After the heavy floods last August, more than a few unusual objects made their way into ghuts and washed along the streets of Road Town.
“We found mattresses, we found cars, we found truckloads of coconut shells — all in the ghuts — and all of these things show themselves during these floods,” Jeremy Hodge, the deputy secretary in the Ministry of Communications and Works, said at a press conference on May 2.
The ministry, along with the Department of Disaster Management and other government agencies, is hoping to better mitigate the risks of floods and educate the community at the same time.
Last week’s press conference kicked off the territory’s first Flood Protection Awareness Week, and also highlighted findings from the ongoing Hydrology Study and Flood Risk Reduction of the Road Town Catchment.
The study began last May and is being funded by the Caribbean Development Bank. Though the study will not be concluded until about July, data collected thus far already have been informing development since the hurricanes, officials said at the press conference.
Nick Jarritt, a consultant from Amec Foster Wheeler Environment & Infrastructure, said he was in the territory for the August floods.
“That event is widely acknowledged to be the worst flooding that Road Town has seen,” he said.
The hydrology study is creating a detailed analysis of flood risk in various areas around the island and assessing drainage infrastructure, he said.
Some problem areas are well known — including the bridge by the fire station in the capital — while others are less obvious, he said.
Either way, many government departments will be able to use the findings from the study to tackle perennial infrastructure challenges, according to Mr.

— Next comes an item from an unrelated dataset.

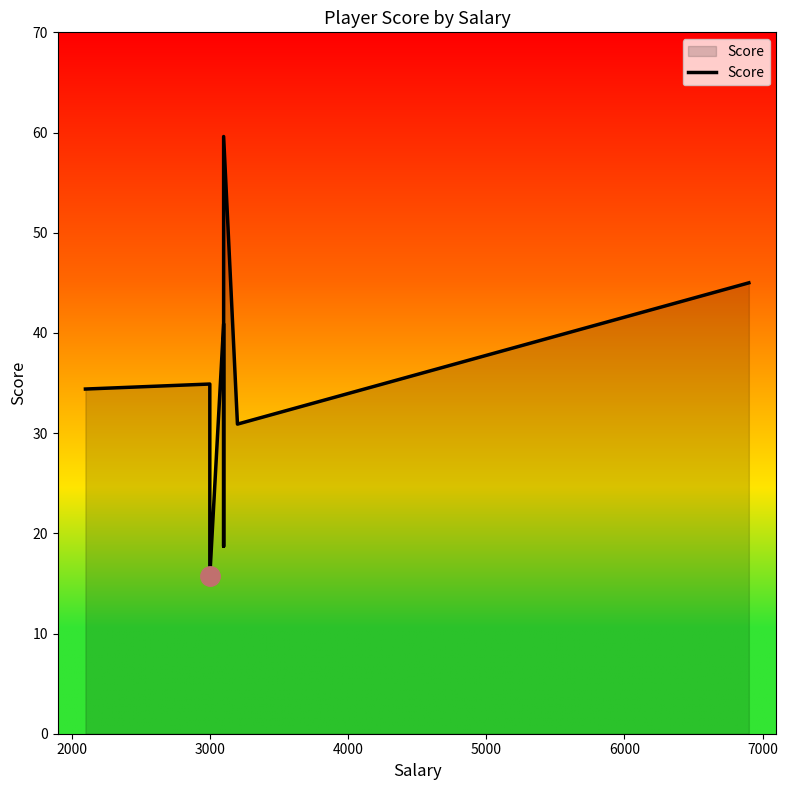

How many lines are shown in the chart?

1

Jarritt.
But Flood Protection Awareness Week is also about reminding residents that proper drainage and infrastructure don’t remove all risk for businesses or homeowners, officials reiterated.
“The nature of the climate, topography and the geography of Road Town means there’s always going to be a risk of flooding — we’re never going to completely remove all risk,” Mr. Jarritt said.
“When you’re in the thick of things — there’s water coming down the street — it’s so easy to panic and do the wrong things. But if you’ve got a plan, you’re ready; you can work through it and make sure you take all the right actions.”